How to Prove the Continuity of a Derivative?

[Treadstone 71]

If f is differentiable on (a,b), does it imply that f' is continuous on (a,b)? If so, is there a way of proving it?

 

[amcavoy]

Do you mean if f(x) is differentiable at every value of x in [a,b]?

 

[Hurkyl]

The nice thing about analysis is that, unless you have a clever trick to apply, the right first step is almost always the same: rewrite the question in terms of the definitions. (i.e. continuity and derivatives are defined in terms of limits, and limits have an epsilon-delta definition)

 

[devilkidjin]

yes, if is differentiable it has to exists

this can be concluded by the domain being within it

 

[HallsofIvy]

yes, if is differentiable it has to exists
this can be concluded by the domain being within it

I have no idea what this means! "domain being within it"? What does "it" refer to? In fact, what does "it has to exist" refer to? This doesn't appear to have anything to do with the original question- whether the existence of f' on an interval implies that f' must be continuous on that interval.

The answer to that question is "no"- for example the function
$f(x)= x^2sin(\frac{1}{x})$ if [tex]x \neq 0[/itex], f(0)= 0
is differentiable at every point on (-1, 1) but that f' is not continuous at 0.

A lot of people confuse continuity of the derivative with the fact that, if a function is differentiable at a point, the function must be continuous at that point.

 

[Treadstone 71]

What's the derivative of your said function at 0?

I'm pretty sure if f is differentiable on I, then f' is continuous on I.

 

[Rocketa]

yes.

lim(x->x0) {[f(x)-f(x0)]/(x-x0)}*lim(x->x0){x-x0}=0

Therefore, lim(x->x0){f(x)-f(x0)}=0, lim(x->x0) {f(x)}=f(x0)..

 

[shmoe]

What's the derivative of your said function at 0?

For Hall's example, f'(0)=0, you can work it out using the definition of the derivative. The limit of f' as you approach zero doesn't exist and your assertion that f' must be continuous is false.

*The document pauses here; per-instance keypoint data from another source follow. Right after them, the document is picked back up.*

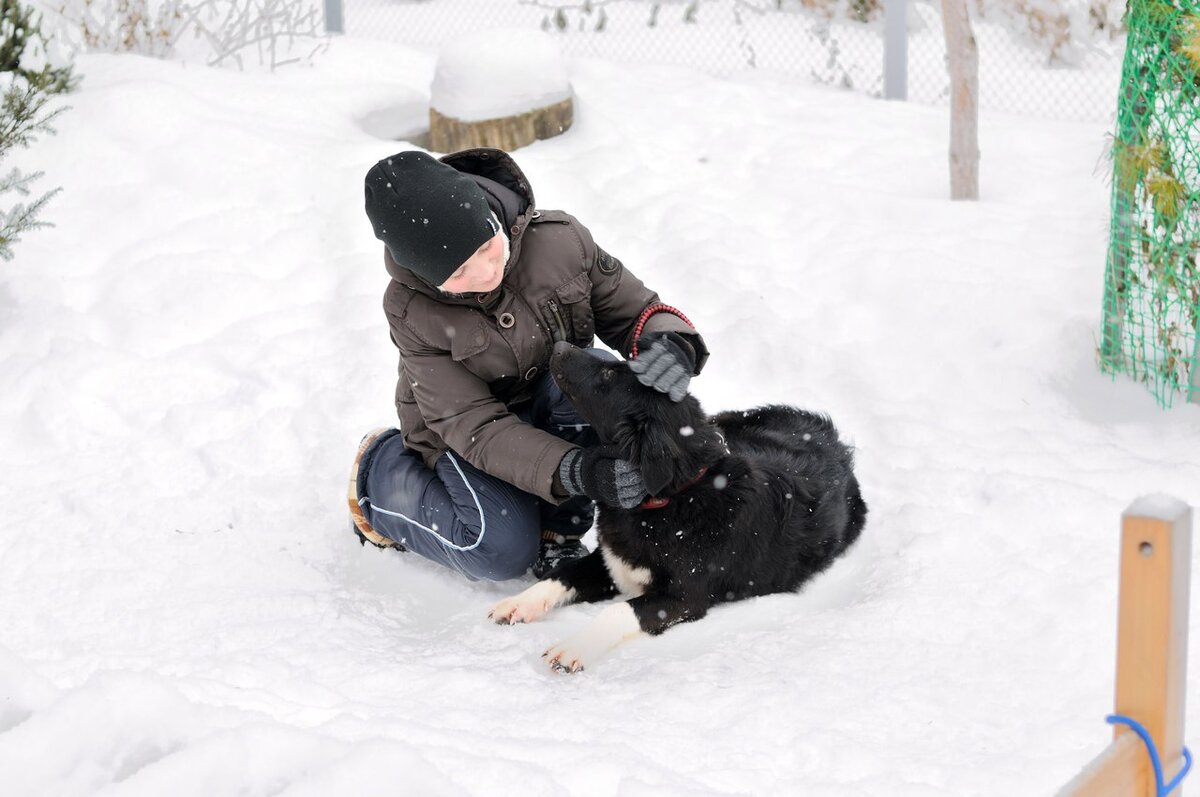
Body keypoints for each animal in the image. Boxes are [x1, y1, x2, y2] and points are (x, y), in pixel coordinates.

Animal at [492, 343, 868, 672]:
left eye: (610, 374)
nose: (558, 345)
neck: (670, 499)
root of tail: (832, 437)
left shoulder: (684, 598)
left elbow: (616, 612)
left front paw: (574, 647)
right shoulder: (611, 562)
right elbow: (563, 574)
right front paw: (520, 602)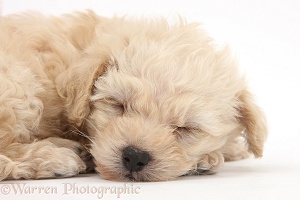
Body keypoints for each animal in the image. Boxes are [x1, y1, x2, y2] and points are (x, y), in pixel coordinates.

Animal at [0, 11, 268, 183]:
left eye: (186, 128)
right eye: (119, 105)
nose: (134, 157)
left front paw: (229, 149)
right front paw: (208, 158)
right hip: (18, 82)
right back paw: (54, 157)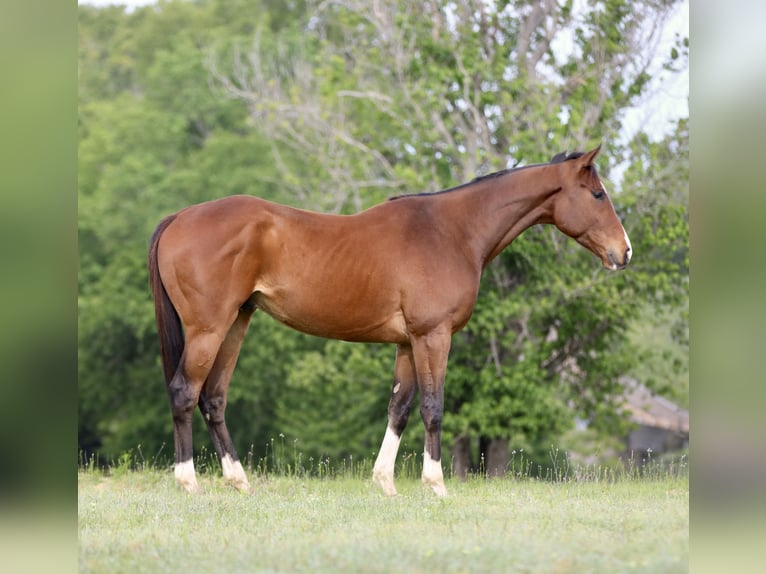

Derivatives do have an intermediate value property though. If f is differentiable on [a,b] and f'(a)<c<f'(b) then f'(x)=c for some x in (a,b)

 

[HallsofIvy]

No, treadstone and rocketa, the question was NOT "if f is differentiable is f continuous?"

The question was "If f is differentiable is f '(x) continuous?". without a space between the f and the ' it's a little bit hard to see but if you look closely it's there! If f is differentiable on an interval, it's derivative is NOT necessarily differentiable there. The example I gave earlier:
f(x)= x²sin(x) if x is not 0
f(0)= 0
is differentiable on for all x but its derivative is not continuous at x= 0.

What's the derivative of your said function at 0?

If that was a reference to my example, the derivative at 0 is, of course
$$lim_{x\rightarrow 0}\frac{x^2sin(\frac{1}{x})}{x}= lim_{x\rightarrow 0}x sin( \frac{1}{x})= 0$$

For x not equal to 0, the derivative is
$$2x sin(\frac{1}{x})- cos(\frac{1}{x})$$
which does not have a limit as x goes to 0.

That is, the derivative exists for all x but is not continuous at x=0.

 

[Treadstone 71]

Ah yes, I was searching for the intermediate value property, thinking it was continuity. Thanks for clearing that up.

 

[mathwonk]

is f' continuous somewhere?

 

[Rocketa]

No, treadstone and rocketa, the question was NOT "if f is differentiable is f continuous?"
The question was "If f is differentiable is f '(x) continuous?". without a space between the f and the ' it's a little bit hard to see but if you look closely it's there! If f is differentiable on an interval, it's derivative is NOT necessarily differentiable there. The example I gave earlier:
f(x)= x²sin(x) if x is not 0
f(0)= 0
is differentiable on for all x but its derivative is not continuous at x= 0.
If that was a reference to my example, the derivative at 0 is, of course
$$lim_{x\rightarrow 0}\frac{x^2sin(\frac{1}{x})}{x}= lim_{x\rightarrow 0}x sin( \frac{1}{x})= 0$$
For x not equal to 0, the derivative is
$$2x sin(\frac{1}{x})- cos(\frac{1}{x})$$
which does not have a limit as x goes to 0.
That is, the derivative exists for all x but is not continuous at x=0.

Nod, Nod.

I misunderstood the question. Sorry!